Estero

‘Starmer ha già vinto’: Regno Unito al voto senza suspense

Conservatori avviati verso una disfatta annunciata, i laburisti si apprestano a tornare al potere dopo 14 anni

Il leader dei laburisti
(Keystone)

Un rush finale tutto sommato scialbo, destinato a cambiare poco o nulla. Inizia così la settimana in cui circa 50 milioni di britannici aventi diritto al voto saranno chiamati a rinnovare la Camera dei Comuni il 4 luglio e a darsi un nuovo governo: sfida senza suspense – a differenza di quanto accade in Francia al di là della Manica e a meno di un apocalittico fallimento di tutti gli istituti demoscopici – con i conservatori avviati verso una disfatta annunciata, dopo l'azzardo kamikaze del voto anticipato del premier Rishi Sunak; e i laburisti del moderato sir Keir Starmer destinati a essere riportati al potere dopo 14 anni da una larga vittoria di default.

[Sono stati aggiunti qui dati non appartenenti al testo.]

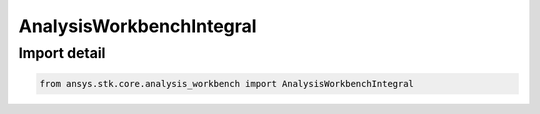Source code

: AnalysisWorkbenchIntegral
=========================

.. py:class:: ansys.stk.core.analysis_workbench.AnalysisWorkbenchIntegral

   Bases: :py:class:`~ansys.stk.core.analysis_workbench.IAnalysisWorkbenchIntegral`, :py:class:`~ansys.stk.core.analysis_workbench.IAnalysisWorkbenchComponent`

   Represents a base class for integral definitions.

.. py:currentmodule:: AnalysisWorkbenchIntegral


Import detail
-------------

.. code-block:: python

    from ansys.stk.core.analysis_workbench import AnalysisWorkbenchIntegral



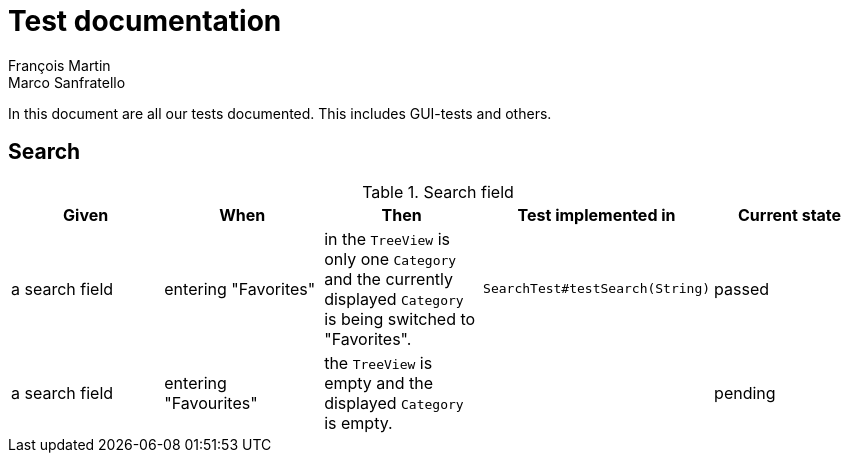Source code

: = Test documentation
François Martin; Marco Sanfratello

// Path to the code references
:sourcedir: ../src/main/java
:sourcedirdemo: ../workbenchfx-demo/src/main/java

In this document are all our tests documented. This includes GUI-tests and others.

== Search
.Search field
|===
|Given |When |Then |Test implemented in |Current state

|a search field
|entering "Favorites"
|in the `TreeView` is only one `Category` and the currently displayed `Category` is being switched to "Favorites".
|`SearchTest#testSearch(String)`
|passed

|a search field
|entering "Favourites"
|the `TreeView` is empty and the displayed `Category` is empty.
|
|pending
|===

Fra le ultime rilevazioni, prima che i sondaggi non possano più essere aggiornati, Opinum conferma il Labour attorno al 40% e i Tories al 20; mentre l'istituto Savanta fa calare il partito di Starmer al 38% (meno di quanto incassato dal radicale Jeremy Corbyn nel 2017), ma comunque con 17 punti di vantaggio minimo su quello di Sunak, e quindi in grado di fare man bassa di seggi (grazie al tradizionale sistema maggioritario uninominale secco del "first past the post").

‘Il male minore’

Un quadro che rassicura il front-runner sir Keir, ex avvocato, ex procuratore della corona a Londra e leader non certo trascinante di un partito cauto fino alla vaghezza sui programmi. Come testimoniano i sentimenti di città di tradizione operaia e socialista tipo Liverpool, la più laburista del Regno da sempre, dove a girare per strada l'ANSA stenta oggi a intercettare persino un singolo estimatore entusiasta di Starmer: etichettato da qualche passante più conciliante come "il male minore", da altri – sic et simpliciter – come "un Tory in cravatta rossa".

Unica carta realistica da giocare, in ogni modo, per un cambiamento pur che sia dopo quasi tre lustri di governi conservatori e tumulti vari fra Brexit, crisi, instabilità, scandali. Cambiamento abbastanza soft da andar bene del resto pure all'establishment, come confermano gli endorsement a catena di media tradizionalmente liberal-moderati quali l'Economist, il Sunday Times di Rupert Murdoch o, ultimo, il Financial Times, voce della City e business: secondo un allineamento di preferenze e d'interessi che non si vedeva dai tempi del New Labour di Tony Blair.

Disfatta di Sunak?

Per il 44enne Sunak, primo capo del governo di origine indiana e non bianca nella storia del Regno, si profila viceversa una devastante tempesta perfetta che rischia di travolgere, oltre ai Tories e forse al loro ruolo storico, finanche il suo seggio individuale di deputato: incubo inedito per un premier in carica. Per salvare il salvabile, Rishi ha provato a insistere su due cavalli di battaglia, la lotta all'immigrazione illegale e la politica fiscale, rinfacciando in particolare al rivale di nascondere una presunta intenzione di "aumentare le tasse" a pioggia una volta a Downing Street. Ma la verità è che si considera lui stesso battuto, implicitamente, aggrappandosi in queste ore a un appello quasi disperato agli elettori a "non consegnarsi" a Starmer mani e piedi: come ad auspicare ormai solo una maggioranza laburista non troppo ampia. Obiettivo minimo verso il quale una mano potrebbe venirgli se non altro dalla frenata della rincorsa a destra dei populisti di Reform UK di Nigel Farage, fermatisi attorno al 16% sulla scia della bufera legata alle dichiarazioni razziste di alcuni candidati.

Il leader laburista, da parte sua, si limita a martellare sull'offerta di una non meglio precisata alternativa "al caos" Tory di questi anni, evocando slogan sufficientemente generici sulla stabilità, la crescita, la sicurezza nazionale o la ricostruzione della "fiducia nella cosa pubblica" dopo ondate di scandali quali il Partygate dell'era di Boris Johnson o l'imbarazzante caso delle scommesse sulla data del voto. Mentre, incalzato sui risultati sismici del primo turno francese, afferma che i "progressisti" sono l'unico argine alla "minaccia populista", sull'isola come in Europa continentale. Salvo affrettarsi ad aggiungere che, per vincere, occorre dare – dall'economia alla linea dura sugli sbarchi dei clandestini – "risposte alle preoccupazioni d'ogni giorno della gente comune". Umori e malumori inclusi.